◆ **Activity**
Format every line of the material as a numbered list, omitting blank lines.

◆ **Supplied information**
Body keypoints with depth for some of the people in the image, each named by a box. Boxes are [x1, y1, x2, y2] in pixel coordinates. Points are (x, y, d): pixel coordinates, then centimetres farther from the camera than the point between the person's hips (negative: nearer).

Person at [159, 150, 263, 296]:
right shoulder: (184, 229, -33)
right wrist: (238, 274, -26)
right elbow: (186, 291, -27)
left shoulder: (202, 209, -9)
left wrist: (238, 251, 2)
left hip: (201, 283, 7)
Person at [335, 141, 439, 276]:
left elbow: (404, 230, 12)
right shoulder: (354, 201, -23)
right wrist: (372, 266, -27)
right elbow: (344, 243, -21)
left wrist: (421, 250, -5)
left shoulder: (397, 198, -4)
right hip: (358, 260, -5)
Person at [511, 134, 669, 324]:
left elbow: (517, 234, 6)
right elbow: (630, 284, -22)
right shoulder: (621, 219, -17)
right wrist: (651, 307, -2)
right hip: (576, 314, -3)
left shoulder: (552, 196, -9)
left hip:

◆ **Expected answer**
1. Body keypoints with depth for some of the people in the image, each named by a box. Boxes are [x1, y1, x2, y2] in pixel coordinates. Points are (x, y, d): pixel coordinates, then centimetres farther from the camera than the point between the person's hips (negative: nearer).
2. Person at [159, 150, 263, 296]:
3. right shoulder: (184, 229, -33)
4. right wrist: (238, 274, -26)
5. right elbow: (186, 291, -27)
6. left shoulder: (202, 209, -9)
7. left wrist: (238, 251, 2)
8. left hip: (201, 283, 7)
9. Person at [335, 141, 439, 276]:
10. left elbow: (404, 230, 12)
11. right shoulder: (354, 201, -23)
12. right wrist: (372, 266, -27)
13. right elbow: (344, 243, -21)
14. left wrist: (421, 250, -5)
15. left shoulder: (397, 198, -4)
16. right hip: (358, 260, -5)
17. Person at [511, 134, 669, 324]:
18. left elbow: (517, 234, 6)
19. right elbow: (630, 284, -22)
20. right shoulder: (621, 219, -17)
21. right wrist: (651, 307, -2)
22. right hip: (576, 314, -3)
23. left shoulder: (552, 196, -9)
24. left hip:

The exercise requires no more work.